La Russia non è un paese che chiede il permesso a qualcuno o un paese, in particolare gli Stati Uniti, per cooperare con l’Iran “, ha detto l’ambasciatore russo in Iran, Levan Dzhagaryan, in un’intervista con la catena iraniana in Lingua inglese Premere TV .

Avendo sottolineato che la Russia e la Cina faranno tutto il possibile per salvare l’accordo nucleare , ufficialmente denominato Piano d’azione comune integrato (PIAC o JCPOA), ha affermato che i “paesi liberi” dell’Unione europea ( UE) si uniranno a questi sforzi e sosterrà il patto.

“La Russia condanna l’uscita unilaterale degli Stati Uniti da questo accordo internazionale. Gli americani hanno apertamente violato le norme internazionali e hanno costretto l’Iran a ricorrere a determinate misure perché non aveva altra opzione e non portava benefici “, ha detto.

A questo proposito, si è scagliato contro alcuni paesi europei per aver criticato l’Iran invece di censurare gli Stati Uniti, sostenendo che il paese persiano si è impegnato a svolgere i propri compiti ai sensi del PACG.

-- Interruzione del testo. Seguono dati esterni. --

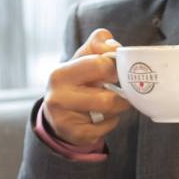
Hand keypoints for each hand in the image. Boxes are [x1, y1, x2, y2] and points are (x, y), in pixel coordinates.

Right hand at [41, 29, 131, 146]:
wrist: (57, 115)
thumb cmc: (76, 81)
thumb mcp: (82, 57)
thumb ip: (98, 44)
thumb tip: (115, 47)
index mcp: (60, 74)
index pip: (100, 65)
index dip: (115, 66)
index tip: (116, 69)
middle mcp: (58, 97)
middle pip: (107, 97)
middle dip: (121, 93)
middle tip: (121, 88)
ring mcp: (66, 119)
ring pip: (110, 111)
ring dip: (118, 106)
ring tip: (111, 101)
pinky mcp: (77, 135)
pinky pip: (108, 126)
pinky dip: (111, 121)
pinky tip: (101, 116)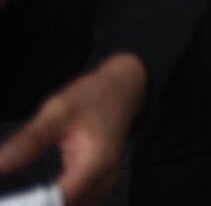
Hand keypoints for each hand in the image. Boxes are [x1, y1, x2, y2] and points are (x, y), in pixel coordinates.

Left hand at [0, 53, 147, 205]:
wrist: (124, 90)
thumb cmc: (95, 97)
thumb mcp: (58, 110)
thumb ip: (31, 140)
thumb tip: (2, 164)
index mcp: (96, 163)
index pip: (60, 200)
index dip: (32, 203)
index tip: (12, 200)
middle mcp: (104, 179)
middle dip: (38, 203)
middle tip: (14, 196)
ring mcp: (104, 185)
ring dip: (48, 202)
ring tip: (24, 195)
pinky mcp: (99, 185)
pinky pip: (76, 202)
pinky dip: (58, 200)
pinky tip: (38, 196)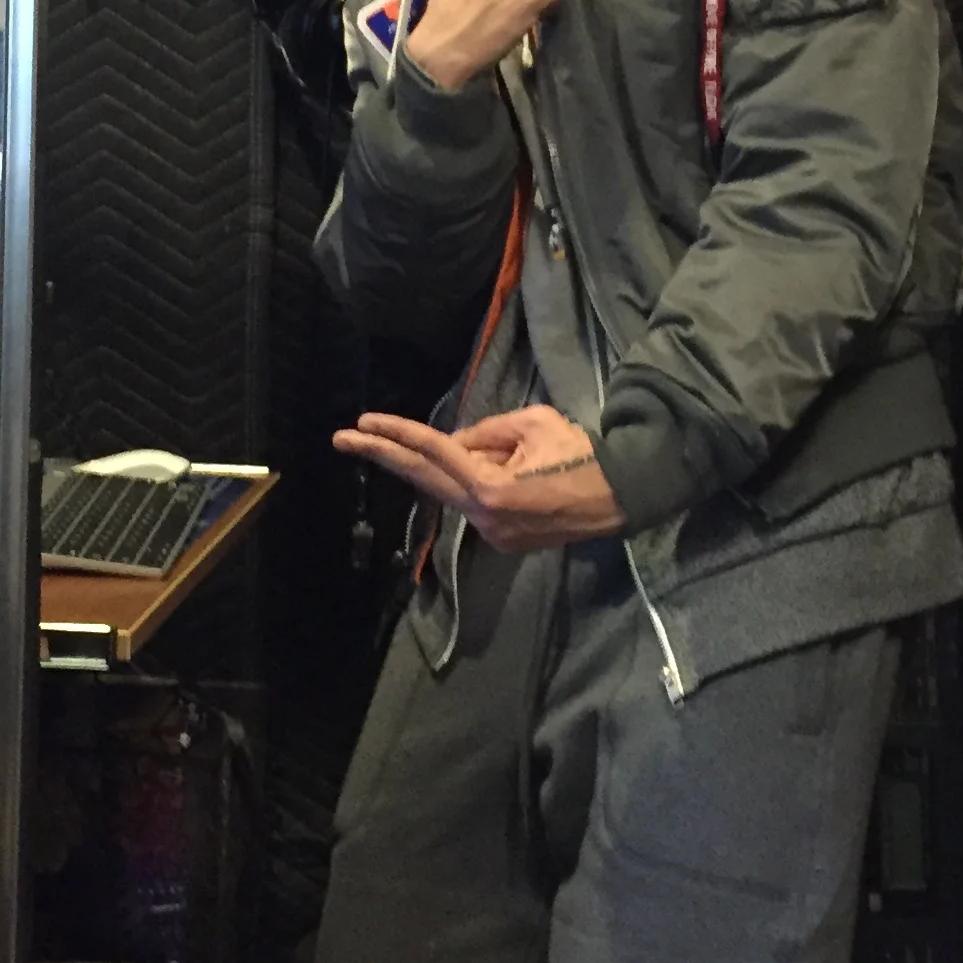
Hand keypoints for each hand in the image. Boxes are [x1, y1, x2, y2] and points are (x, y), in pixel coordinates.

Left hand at [333, 403, 626, 544]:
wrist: (619, 498)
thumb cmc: (580, 454)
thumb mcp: (533, 423)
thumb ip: (485, 432)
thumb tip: (454, 445)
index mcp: (491, 486)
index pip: (434, 452)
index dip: (397, 434)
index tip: (364, 423)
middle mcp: (483, 515)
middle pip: (423, 478)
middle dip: (383, 455)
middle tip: (343, 438)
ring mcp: (491, 533)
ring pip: (453, 490)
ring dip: (452, 465)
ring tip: (500, 449)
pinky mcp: (501, 540)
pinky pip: (474, 502)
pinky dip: (474, 481)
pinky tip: (511, 469)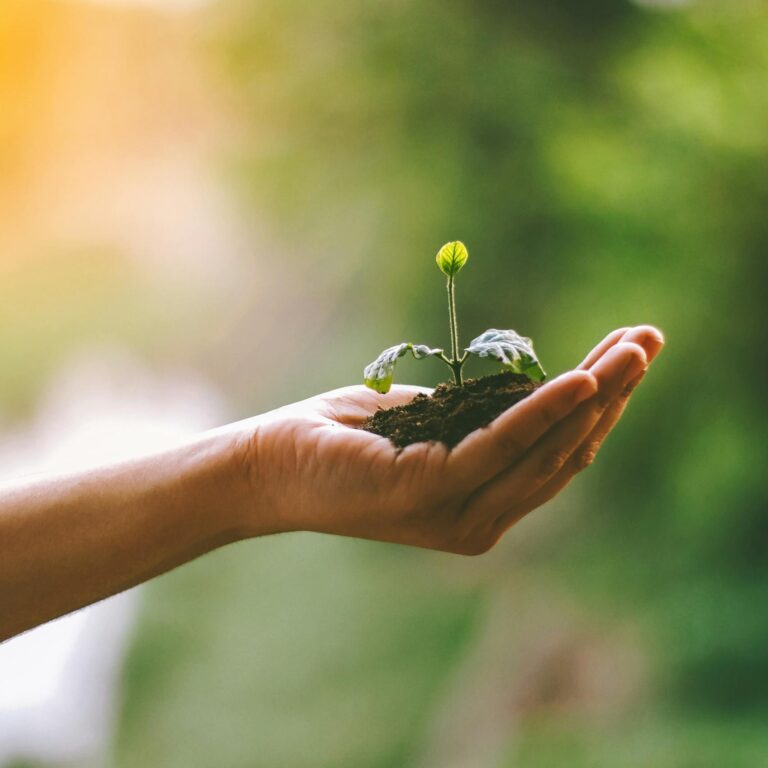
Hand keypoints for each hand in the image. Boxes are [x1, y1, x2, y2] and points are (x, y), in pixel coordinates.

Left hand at [236, 326, 663, 554]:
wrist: (270, 464)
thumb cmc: (345, 439)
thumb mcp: (430, 422)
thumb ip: (482, 419)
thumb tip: (532, 389)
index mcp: (482, 506)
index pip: (558, 457)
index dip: (600, 408)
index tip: (629, 356)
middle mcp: (481, 520)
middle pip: (566, 453)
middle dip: (614, 395)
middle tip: (649, 341)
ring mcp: (458, 513)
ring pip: (546, 450)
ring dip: (595, 395)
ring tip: (634, 350)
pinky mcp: (432, 493)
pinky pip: (502, 445)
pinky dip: (544, 411)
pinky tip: (581, 379)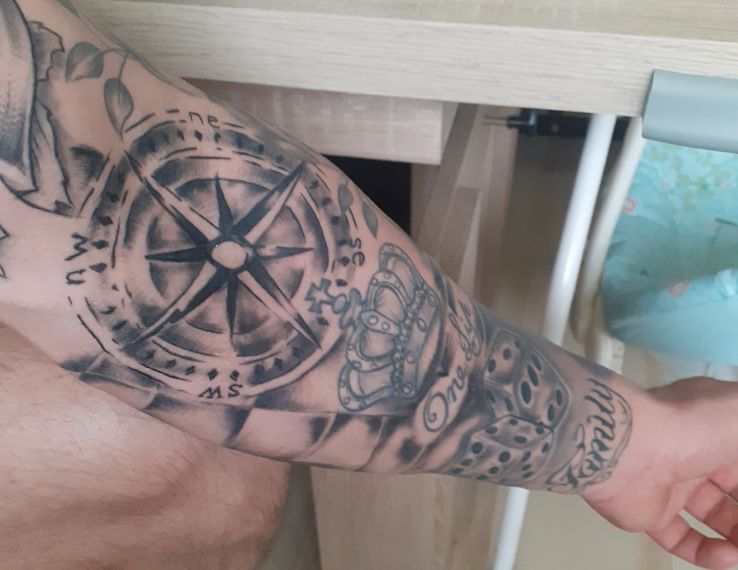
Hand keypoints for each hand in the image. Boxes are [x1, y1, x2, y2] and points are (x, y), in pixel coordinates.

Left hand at [583, 377, 737, 569]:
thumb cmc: (686, 423)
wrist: (627, 446)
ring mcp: (672, 483)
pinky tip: (728, 559)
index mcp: (716, 427)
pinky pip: (683, 539)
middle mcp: (694, 453)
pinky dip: (707, 554)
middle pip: (735, 490)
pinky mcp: (650, 512)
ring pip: (716, 517)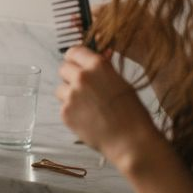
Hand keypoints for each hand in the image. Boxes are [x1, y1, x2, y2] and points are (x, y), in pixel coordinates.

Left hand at [57, 45, 158, 171]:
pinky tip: (87, 119)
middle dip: (70, 76)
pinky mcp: (65, 112)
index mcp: (98, 66)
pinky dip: (71, 111)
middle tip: (82, 88)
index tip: (77, 64)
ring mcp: (71, 95)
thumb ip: (104, 70)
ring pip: (60, 89)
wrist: (130, 140)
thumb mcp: (121, 83)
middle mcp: (82, 77)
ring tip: (88, 107)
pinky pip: (63, 106)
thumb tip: (99, 57)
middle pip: (63, 68)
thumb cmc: (132, 113)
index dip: (75, 59)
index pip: (74, 51)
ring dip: (69, 94)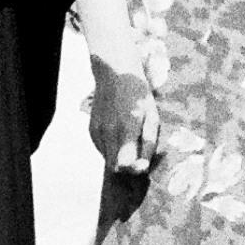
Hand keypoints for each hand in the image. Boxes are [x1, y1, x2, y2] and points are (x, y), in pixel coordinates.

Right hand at [89, 52, 162, 175]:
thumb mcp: (153, 116)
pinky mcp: (91, 130)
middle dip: (127, 167)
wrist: (115, 73)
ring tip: (129, 140)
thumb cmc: (139, 95)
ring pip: (107, 159)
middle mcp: (108, 132)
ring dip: (119, 157)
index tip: (142, 164)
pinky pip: (101, 149)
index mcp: (127, 128)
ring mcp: (97, 131)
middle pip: (114, 167)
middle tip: (138, 155)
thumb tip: (143, 166)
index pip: (124, 165)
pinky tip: (119, 134)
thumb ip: (148, 143)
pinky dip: (111, 148)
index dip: (134, 170)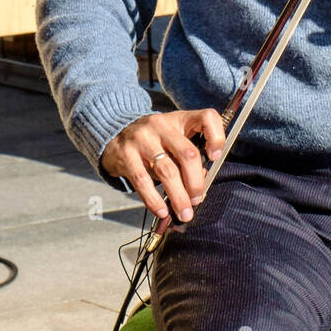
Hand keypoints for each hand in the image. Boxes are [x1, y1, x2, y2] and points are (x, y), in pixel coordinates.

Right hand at [100, 108, 225, 231]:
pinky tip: (162, 211)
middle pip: (187, 153)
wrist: (114, 133)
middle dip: (195, 182)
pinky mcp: (126, 155)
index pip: (207, 117)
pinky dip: (154, 199)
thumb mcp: (173, 138)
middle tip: (197, 199)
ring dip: (178, 196)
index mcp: (180, 119)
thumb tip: (200, 180)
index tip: (215, 158)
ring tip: (184, 213)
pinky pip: (143, 181)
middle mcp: (162, 126)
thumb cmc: (154, 140)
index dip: (216, 137)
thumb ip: (188, 156)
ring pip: (166, 171)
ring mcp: (142, 139)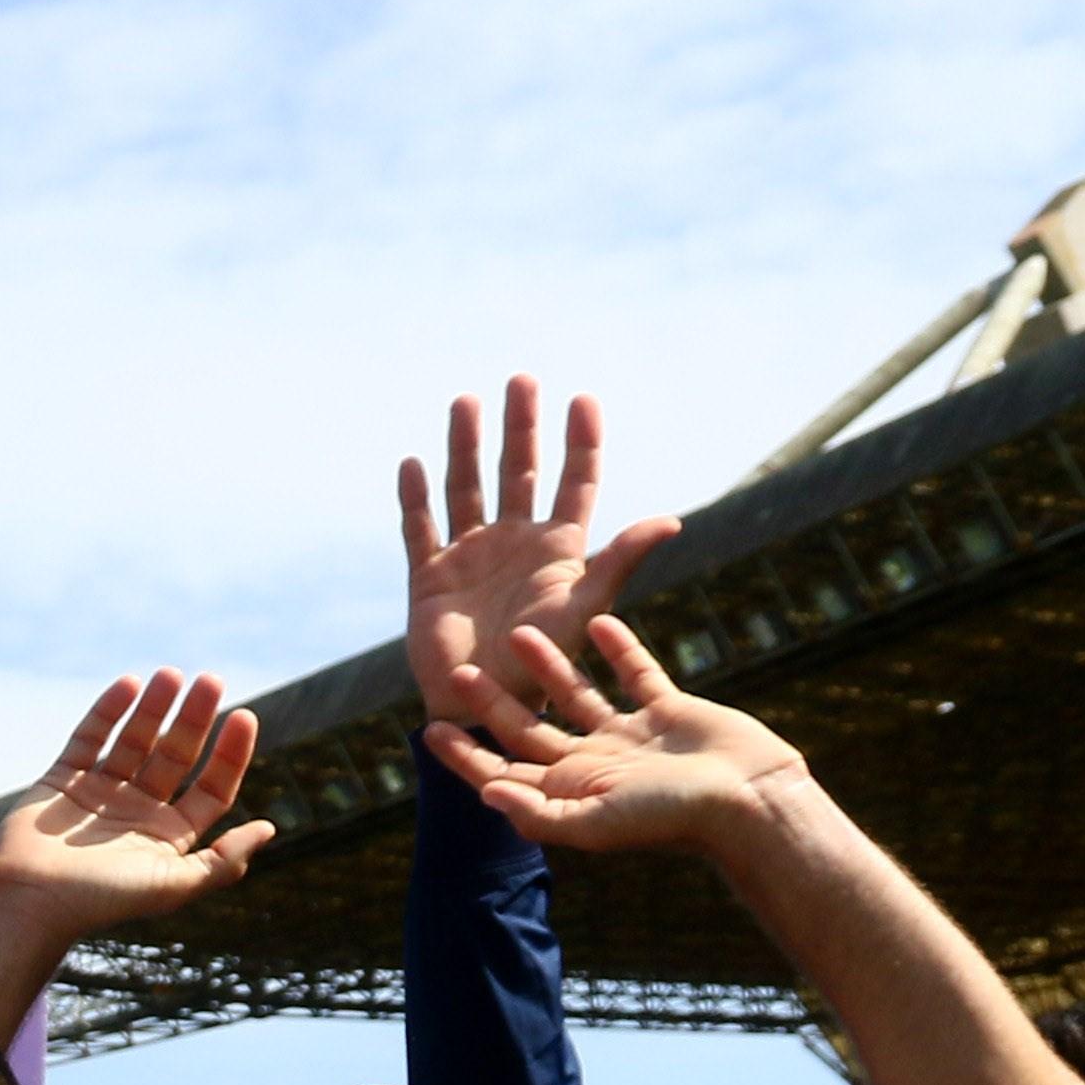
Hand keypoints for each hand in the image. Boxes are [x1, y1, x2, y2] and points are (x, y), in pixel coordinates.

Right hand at [0, 670, 269, 946]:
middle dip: (195, 718)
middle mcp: (137, 811)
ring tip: (170, 674)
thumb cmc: (101, 900)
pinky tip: (129, 684)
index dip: (230, 753)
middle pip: (176, 755)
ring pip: (134, 740)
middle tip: (211, 681)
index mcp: (167, 836)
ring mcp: (99, 792)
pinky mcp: (61, 779)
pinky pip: (89, 737)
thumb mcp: (173, 886)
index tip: (242, 716)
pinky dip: (107, 710)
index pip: (210, 788)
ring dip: (154, 707)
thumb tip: (269, 828)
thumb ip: (223, 861)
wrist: (29, 901)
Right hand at [399, 376, 680, 730]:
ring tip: (465, 402)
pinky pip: (420, 528)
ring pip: (467, 487)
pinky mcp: (430, 576)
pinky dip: (414, 497)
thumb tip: (672, 520)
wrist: (484, 705)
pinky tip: (412, 463)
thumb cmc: (542, 664)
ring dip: (465, 445)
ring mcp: (471, 556)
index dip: (579, 440)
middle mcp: (515, 542)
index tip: (582, 399)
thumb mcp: (586, 606)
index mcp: (558, 547)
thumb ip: (620, 560)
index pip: (574, 480)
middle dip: (520, 425)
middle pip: (518, 470)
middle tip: (522, 379)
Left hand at [427, 617, 806, 858]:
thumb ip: (540, 813)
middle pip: (530, 730)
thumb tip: (486, 796)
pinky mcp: (667, 710)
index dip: (466, 756)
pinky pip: (635, 672)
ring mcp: (630, 737)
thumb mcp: (596, 822)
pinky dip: (617, 648)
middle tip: (461, 671)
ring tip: (519, 633)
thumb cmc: (670, 819)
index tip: (429, 730)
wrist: (747, 800)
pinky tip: (597, 620)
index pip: (504, 773)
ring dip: (550, 666)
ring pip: (578, 694)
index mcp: (571, 794)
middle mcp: (593, 766)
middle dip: (495, 704)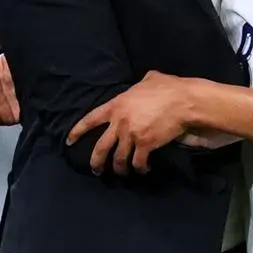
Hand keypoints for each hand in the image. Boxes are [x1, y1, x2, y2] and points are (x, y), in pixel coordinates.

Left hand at [67, 72, 193, 173]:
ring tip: (122, 173)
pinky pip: (138, 162)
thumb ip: (139, 84)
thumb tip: (143, 82)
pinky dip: (140, 169)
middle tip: (95, 170)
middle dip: (96, 161)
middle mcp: (120, 122)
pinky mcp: (145, 145)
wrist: (183, 101)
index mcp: (116, 105)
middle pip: (101, 147)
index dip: (78, 131)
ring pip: (119, 159)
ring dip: (120, 169)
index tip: (69, 141)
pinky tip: (144, 169)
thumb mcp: (149, 79)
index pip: (90, 120)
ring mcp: (131, 135)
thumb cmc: (168, 87)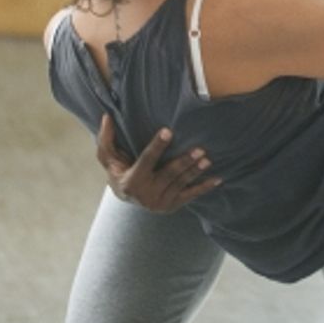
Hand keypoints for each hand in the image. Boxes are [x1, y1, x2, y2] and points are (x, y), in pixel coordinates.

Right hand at [95, 115, 220, 212]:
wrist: (125, 197)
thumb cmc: (118, 170)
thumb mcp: (108, 157)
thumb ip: (106, 138)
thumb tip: (106, 116)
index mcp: (131, 181)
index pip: (147, 160)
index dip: (157, 145)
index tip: (168, 131)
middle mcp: (146, 195)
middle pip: (168, 174)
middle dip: (184, 162)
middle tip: (199, 149)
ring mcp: (160, 203)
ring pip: (180, 183)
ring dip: (195, 172)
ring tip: (207, 160)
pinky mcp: (171, 206)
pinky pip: (190, 196)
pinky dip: (204, 188)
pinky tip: (217, 179)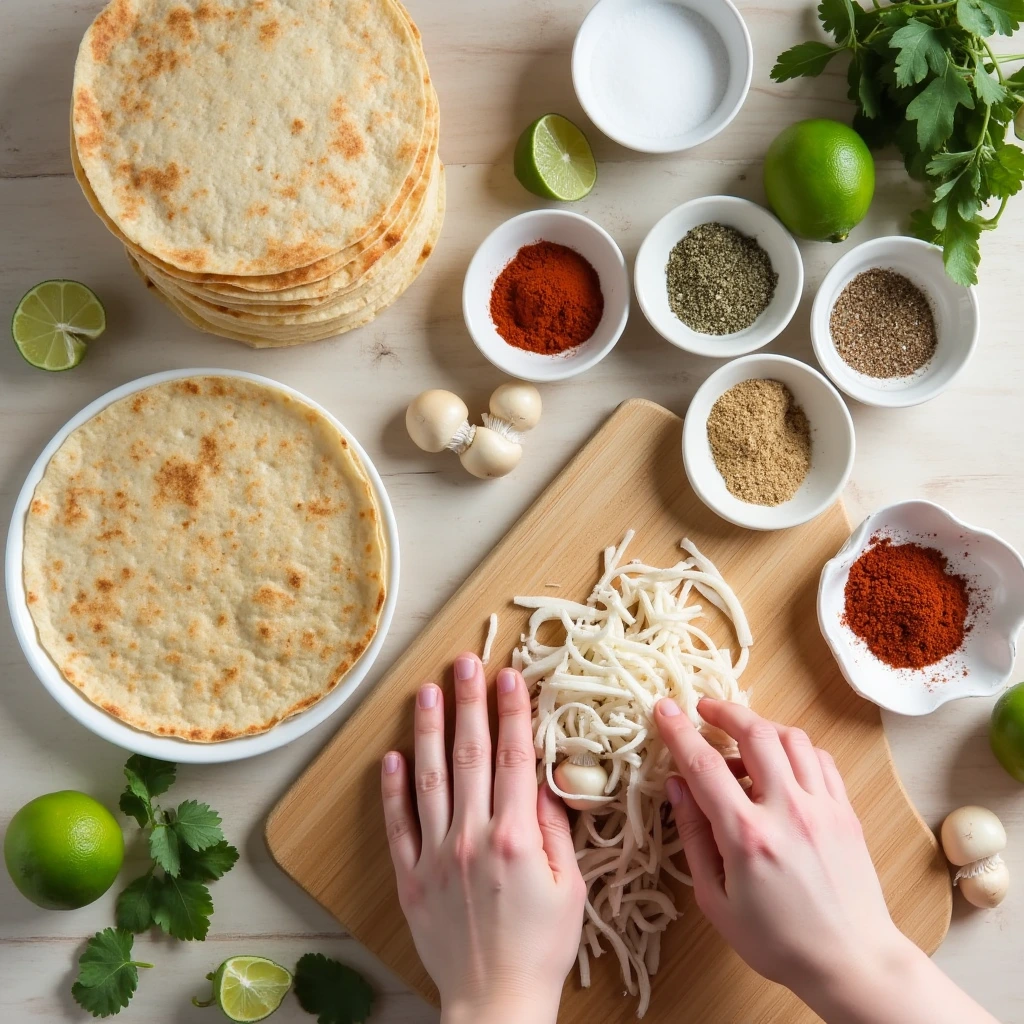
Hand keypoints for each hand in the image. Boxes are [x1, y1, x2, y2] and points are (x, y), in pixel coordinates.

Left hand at [381, 653, 584, 1023]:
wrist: (496, 1003)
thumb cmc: (542, 948)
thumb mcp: (569, 887)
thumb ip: (555, 829)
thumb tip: (544, 782)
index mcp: (518, 837)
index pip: (514, 757)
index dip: (512, 711)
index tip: (509, 675)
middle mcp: (473, 836)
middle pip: (469, 755)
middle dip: (468, 703)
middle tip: (464, 662)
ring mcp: (437, 855)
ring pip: (430, 778)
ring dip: (427, 730)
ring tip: (426, 691)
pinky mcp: (411, 877)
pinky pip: (398, 824)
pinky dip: (392, 790)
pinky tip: (391, 757)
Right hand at [654, 697, 999, 1023]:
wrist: (852, 962)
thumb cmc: (778, 942)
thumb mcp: (716, 901)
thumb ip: (694, 839)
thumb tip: (676, 787)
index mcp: (748, 837)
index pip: (704, 765)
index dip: (679, 731)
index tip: (664, 708)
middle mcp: (788, 812)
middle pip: (755, 733)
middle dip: (724, 711)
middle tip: (704, 709)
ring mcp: (823, 808)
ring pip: (792, 738)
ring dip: (761, 725)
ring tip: (742, 736)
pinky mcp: (845, 812)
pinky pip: (820, 759)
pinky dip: (795, 748)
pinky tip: (780, 760)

L’Iran ha iniziato il 10 novembre la costruzione della centrale atomica di Bushehr 2. Il progetto ha iniziato il suo percorso dopo che Teheran ha annunciato di aver intrapreso il suo quarto passo nel ridurre i suoi impegni nucleari iniettando gas nelle centrifughe installate nel Centrale nucleare di Fordo (Iran centrale).

Finora Teheran ha compiuto quattro passi nucleari nel ridurre alcuni degli obblighi assunti a causa dell’embargo e dell’incapacità del resto dei firmatari del patto nucleare di contrastare le misure restrittive statunitensi.

Nota: Nonostante il tentativo degli USA di isolare l’Iran mediante pesanti sanzioni, Teheran continua a sviluppare la sua cooperazione con i grandi paesi, come la Russia e la Cina, che investono sull’Iran e sul suo potenziale economico. Le minacce di Washington non trovano eco a Mosca che al contrario punta a creare un polo di sviluppo alternativo nell’Iran che è legato da una stretta alleanza con la Federazione Russa.